_SOURCE MATERIAL_
------

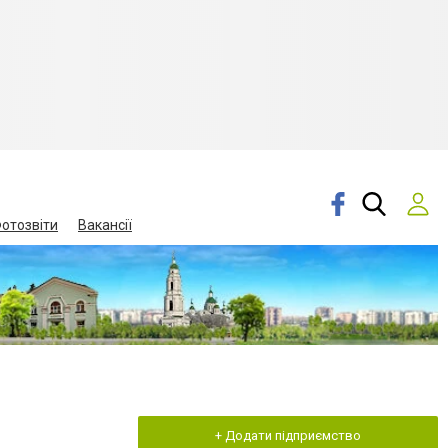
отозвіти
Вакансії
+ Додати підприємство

------

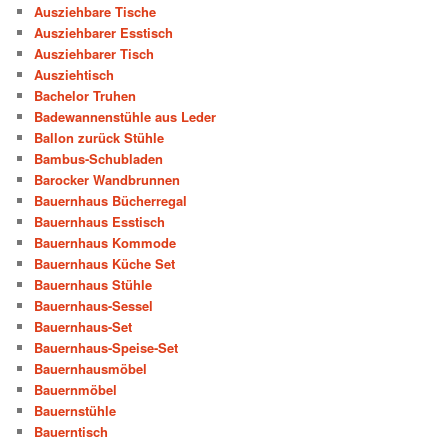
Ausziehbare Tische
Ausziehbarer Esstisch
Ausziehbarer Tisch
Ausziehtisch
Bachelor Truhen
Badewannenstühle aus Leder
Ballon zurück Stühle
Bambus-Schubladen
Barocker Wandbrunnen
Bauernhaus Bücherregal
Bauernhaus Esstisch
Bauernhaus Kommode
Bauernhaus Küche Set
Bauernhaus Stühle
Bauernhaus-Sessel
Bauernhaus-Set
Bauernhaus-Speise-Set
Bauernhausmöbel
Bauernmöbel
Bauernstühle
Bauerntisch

------

_EXERCISE AIM_
Reproduce the lines word for word, beginning at the line that contains "Ausziehbare Tische" and stopping after the line that contains "Bauerntisch".

_RESULT OF THE EXERCISE_
Ausziehbare Tische
Ausziehbarer Esstisch
Ausziehbarer Tisch
Ausziehtisch
Bachelor Truhen
Badewannenstühle aus Leder
Ballon zurück Stühle
Bambus-Schubladen
Barocker Wandbrunnen
Bauernhaus Bücherregal
Bauernhaus Esstisch
Bauernhaus Kommode
Bauernhaus Küche Set
Bauernhaus Stühle
Bauernhaus-Sessel
Bauernhaus-Set
Bauernhaus-Speise-Set
Bauernhausmöbel
Bauernmöbel
Bauernstühle
Bauerntisch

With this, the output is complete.